"It's hard enough without this." But top teen scholar Ryan Leitch, confined to a wheelchair and needing around-the-clock care because of muscular atrophy, isn't bitter.
Like thousands of 18-year-olds, he can't wait to start tertiary study tomorrow. But his academic future is under threat from a funding anomaly that means he can't get cash for caregiving at uni unless he stays at secondary school until he is 21.
The former Westlake Boys High School student, who has topped the world in Cambridge geography exams two years in a row, is enrolled in a geography course at Auckland University.
Despite grants being available, the university has told him it can't provide the $17,000 a year he needs. And after spending six months chasing government funding, Ryan will start the year with no caregiver and no funding.
"We have got absolutely nowhere," his mother Judi Davison told the Herald on Sunday. On Friday Work and Income told her a meeting with a new case manager could not be scheduled until March 13.

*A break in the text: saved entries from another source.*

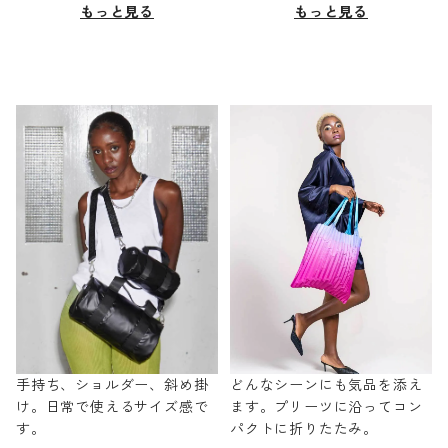
もっと見る
もっと見る
手持ち、ショルダー、斜め掛
どんなシーンにも気品を添え
け。日常で使えるサイズ感で
ます。プリーツに沿ってコン
す。
パクトに折りたたみ。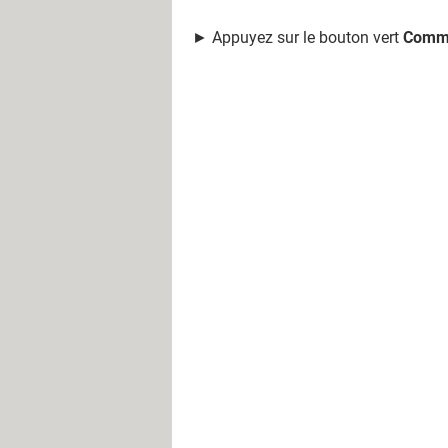
► Appuyez sur le bouton vert
Comm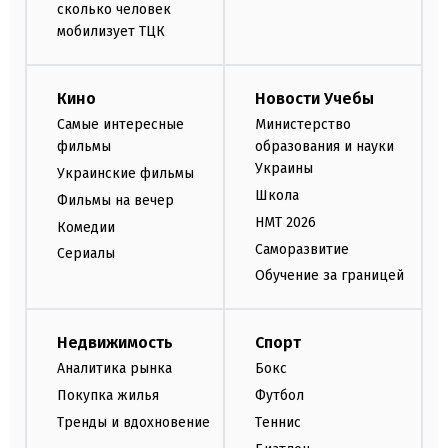
сколько человек
мобилизует ТЦК
Кино
Новости Учебы
Самые интересные
Министерство
фильмы
образования и науки
Украины
Украинские фильмы
Школа
Фильмы на вечер
НМТ 2026
Комедии
Саморазвитие
Сериалы
Обучение за границей
Недвижимость
Спорт
Аналитика рынка
Бокс
Покупка жилья
Футбол
Тренды и вдохновение
Теннис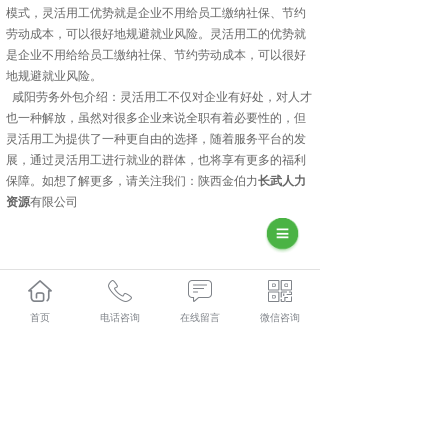
模式，灵活用工优势就是企业不用给员工缴纳社保、节约
劳动成本，可以很好地规避就业风险。灵活用工的优势就
是企业不用给给员工缴纳社保、节约劳动成本，可以很好
地规避就业风险。
咸阳劳务外包介绍：灵活用工不仅对企业有好处，对人才
也一种解放，虽然对很多企业来说全职有着必要性的，但
灵活用工为提供了一种更自由的选择，随着服务平台的发
展，通过灵活用工进行就业的群体，也将享有更多的福利
保障。如想了解更多，请关注我们：陕西金伯力
长武人力
资源
有限公司
首页
电话咨询
在线留言
微信咨询
长武人力资源外包多少钱？长武劳务派遣报价？长武劳务
外包好不好？陕西金伯乐人力资源有限公司专业长武人力
资源外包,长武劳务派遣,长武劳务外包,长武社保代缴,的公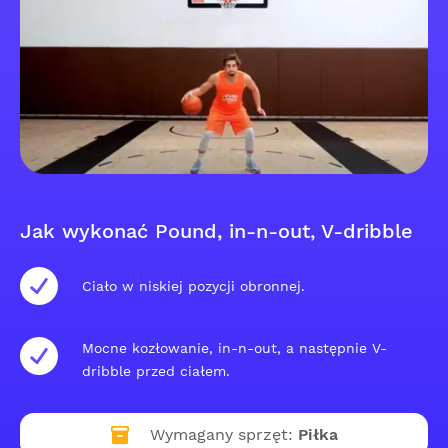
Jak wykonać Pound, in-n-out, V-dribble
Ciało w niskiej pozycji obronnej.
Mocne kozłowanie, in-n-out, a następnie V-
dribble przed ciałem.
Wymagany sprzęt:
Piłka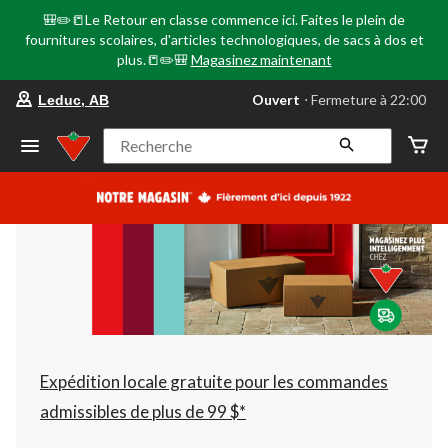
🎒✏️📒Le Retour en classe commence ici. Faites le plein de
fournitures scolaires, d'articles technologiques, de sacs à dos et
plus.📒✏️🎒
Magasinez maintenant
votre
Ouvert
⋅ Fermeture à 22:00
Leduc, AB
magasin
préféré
est
Recherche
Leduc,
AB,
courament
Ouvert,
Fermeture
à
à
22:00
cliquer
pour
changer
Expédition locale gratuite pour les commandes
admissibles de plus de 99 $*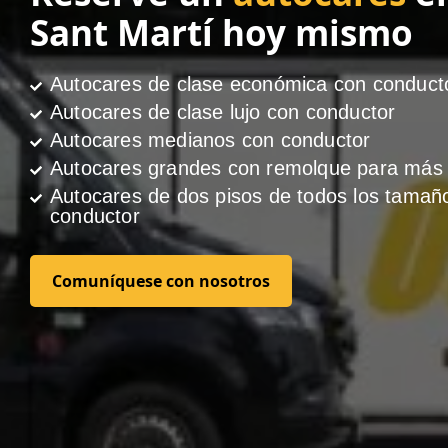
Sant Martí hoy mismo
Autocares de clase económica con conduct
Autocares de clase lujo con conductor
Autocares medianos con conductor
Autocares grandes con remolque para más 
Autocares de dos pisos de todos los tamañ
conductor
Comuníquese con nosotros
Comuníquese con nosotros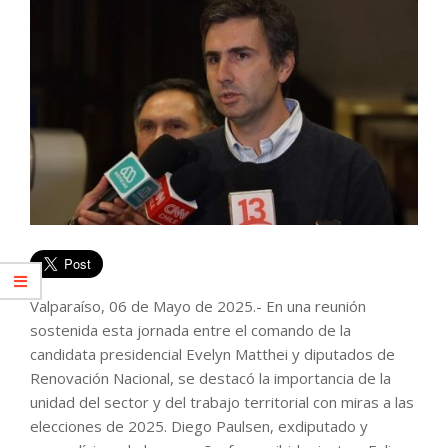
Valparaíso, 06 de Mayo de 2025.- En una reunión
sostenida esta jornada entre el comando de la
candidata presidencial Evelyn Matthei y diputados de
Renovación Nacional, se destacó la importancia de la
unidad del sector y del trabajo territorial con miras a las
elecciones de 2025. Diego Paulsen, exdiputado y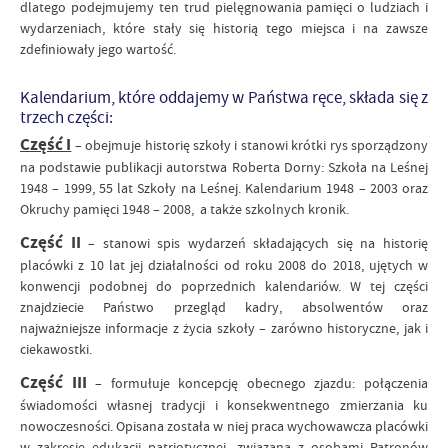
dlatego podejmujemy ten trud pielęgnowania pamięci o ludziach i
wydarzeniach, które stały się historią tego miejsca i na zawsze
zdefiniowały jego wartość.
Kalendarium, które oddajemy w Państwa ręce, składa się z
trzech części:
Część I
– obejmuje historię szkoły i stanowi krótki rys sporządzony
na podstawie publikacji autorstwa Roberta Dorny: Szkoła na Leśnej
1948 – 1999, 55 lat Szkoły na Leśnej. Kalendarium 1948 – 2003 oraz
Okruchy pamięci 1948 – 2008, a także szkolnych kronik.
Część II
– stanowi spis wydarzeń składających się na historię
placówki z 10 lat jej działalności od roku 2008 do 2018, ujętych w
konwencji podobnej do poprzednich kalendariów. W tej części
znajdziecie Państwo przegląd kadry, absolwentów oraz
najważniejsze informacje z życia szkoły – zarówno historyczne, jak i
ciekawostki.
Część III
– formułuje koncepcję obecnego zjazdu: połączenia
świadomości własnej tradycji i konsekwentnego zmierzania ku
nowoczesności. Opisana została w niej praca wychowawcza placówki
w zakresie edukacji patriotycznej, związana z osobami Patronów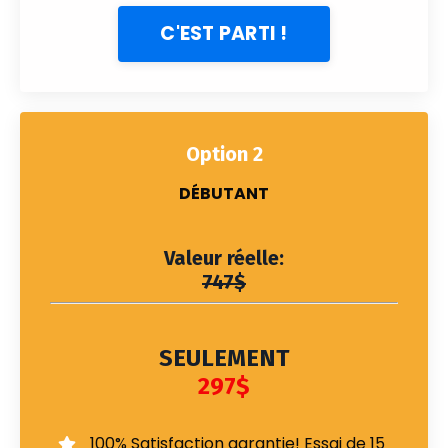
C'EST PARTI !
Option 2
DÉBUTANT
Valeur réelle:
747$
SEULEMENT
297$
100% Satisfaction garantie! Essai de 15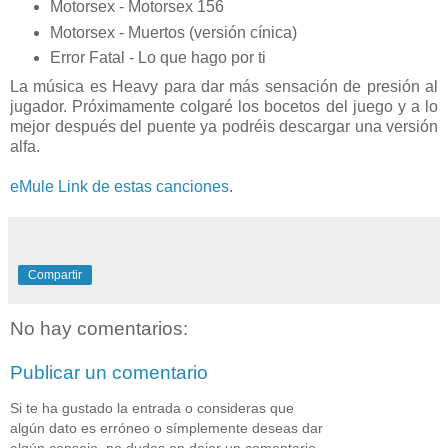
Motorsex - Motorsex 156
Motorsex - Muertos (versión cínica)
Error Fatal - Lo que hago por ti
La música es Heavy para dar más sensación de presión al
jugador. Próximamente colgaré los bocetos del juego y a lo
mejor después del puente ya podréis descargar una versión
alfa.
eMule Link de estas canciones
.
Compartir
No hay comentarios:
Publicar un comentario
Si te ha gustado la entrada o consideras que
algún dato es erróneo o símplemente deseas dar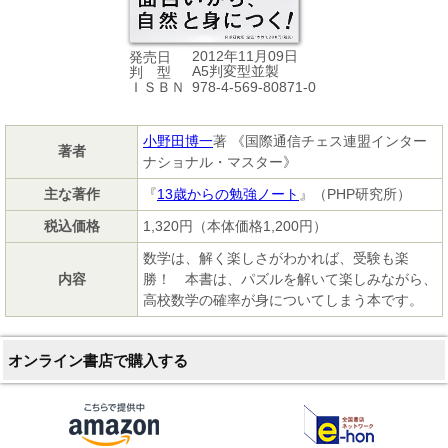
2012年11月09日
発売日
A5判変型並製
判 型
978-4-569-80871-0
ＩＳＢＮ
小野田博一
著 《国際通信チェス連盟インター
著者
ナショナル・マスター》
主な著作
『
13歳からの勉強ノート
』（PHP研究所）
税込価格
1,320円（本体価格1,200円）
数学は、解く楽しさがわかれば、受験も楽
内容
勝！ 本書は、パズルを解いて楽しみながら、
高校数学の確率が身についてしまう本です。
オンライン書店で購入する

"There is just nothing out there for caregiving," she said. "It's very frustrating."
Ryan needs help throughout the day. Davison has another school-aged son, Blake, with the same condition, 14-year-old triplets and a business. She doesn't know how she can cope.
On Fridays Davison and Ryan will need to leave their North Shore home by 6.30am to make his 8am lecture, leaving the other children responsible for getting Blake and themselves ready. She and Ryan's father are separated and he also runs a business.
Ryan, is worried he may have to wait a year to start his university lectures.
David Hayward, associate director of the university's geography, geology and environmental science department, was not aware of the funding problem. "It would be quite distressing for us if he is unable to continue in the programme. "
Disability Minister Ruth Dyson has previously said a proposal to correct the funding anomaly was awaiting Cabinet approval.
Ryan's story will feature in TV One's Attitude programme, at 9.30am today.